José Mourinho foi questionado sobre como o balneário tem lidado com este clima adverso e as emoções à flor da pele, o técnico encarnado fez questão de enaltecer o percurso irrepreensível da equipa, que chega à penúltima jornada da liga sem qualquer derrota, e deixou rasgados elogios à atitude do seu plantel:
«Relativamente aos jogadores, acho que é muito difícil fazer aquilo que eles fizeram, ao longo da época nunca perderam a linha da entrega, do profissionalismo, da perseverança, de resiliência. E acho que o facto de estarmos a uma jornada do final e a equipa não ter ainda perdido um único jogo reflete bem o carácter da equipa. Obviamente que tivemos um par de jogos em que houve culpa nossa – o jogo com o Casa Pia e no Casa Pia – e eu não gostei nem os jogadores obviamente gostaram, ninguém afeto ao Benfica gostou. Tirando esse par de jogos, os jogadores tiveram sempre muita qualidade, nós fizemos jogos extraordinários. O jogo com o Sporting é extraordinário, o jogo enquanto foi jogo em Famalicão, aqui tiveram períodos de jogo a empurrar completamente o Braga para trás e a ter qualidade no jogo, velocidade, intensidade. A equipa cresceu muito, a equipa atingiu um nível de performance muito bom, mas como te dizia, é difícil sentir coisas e continuar a lutar. E eles sentiram coisas ao longo da época e não é fácil. E ainda agora lhes disse que obviamente que há críticas, que haverá adjetivos negativos relativamente à equipa, relativamente aos jogadores, relativamente ao treinador. Mas uma coisa são aquilo que os outros dizem, outra coisa é aquilo que nós sentimos. E aquilo que eu sinto relativamente a estes jogadores é que, pelo menos sob o ponto de vista de atitude, da humildade, do respeito, é um grupo intocável. É um grupo com o qual eu me diverti muito, com o qual eu fui para o treino sempre feliz por estar com eles. Saí do treino sempre feliz por ter trabalhado com eles. É um bom grupo de homens.»
Em conferência de imprensa, José Mourinho foi confrontado com as suas próprias declarações de 1 de março – altura em que garantira: «Quero ficar, respeitar o meu contrato com o Benfica e se quiserem renovar por mais dois anos também o assino sem discutir uma vírgula» —, o técnico foi desafiado a responder se, face a tudo o que se passou desde então, assinaria esse mesmo contrato se lhe fosse apresentado agora.

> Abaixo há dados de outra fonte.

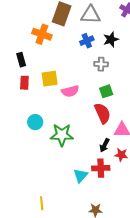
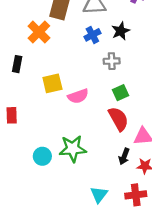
orange cross: (42, 34) -> (39, 32), turned 30
black rectangle: (21, 60) -> (17, 64), turned 32
red rectangle: (24, 83) -> (12, 115), moved
cyan circle: (35, 122) -> (42, 156), moved
red cross: (101, 168) -> (136, 195), moved

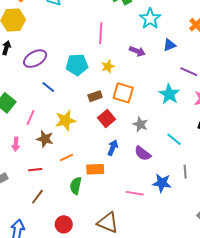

A resposta foi clara, remetendo uma decisão final para a semana seguinte ao fecho do campeonato:
«Não. Porque 1 de março é 1 de março e porque a última semana do campeonato, as duas últimas semanas do campeonato, não é para se pensar em futuro, não é para se pensar em contratos. É para se pensar na missão que nós tínhamos, que era de fazer o milagre de ficar em segundo lugar. E quando digo milagre acho que vocês percebem o que é que eu quero dizer com o milagre. E a partir do momento em que nós entrámos nesta última fase da época, com estes jogos que decidiam uma coisa importante para o clube eu decidi que não queria ouvir ninguém, que queria estar, entre aspas, isolado no meu espaço de trabalho. E depois, como eu já disse há um par de semanas, há jogo com o Estoril no sábado e penso que a partir de segunda-feira já poderei responder a essa questão, à questão do meu futuro enquanto treinador e do futuro do Benfica».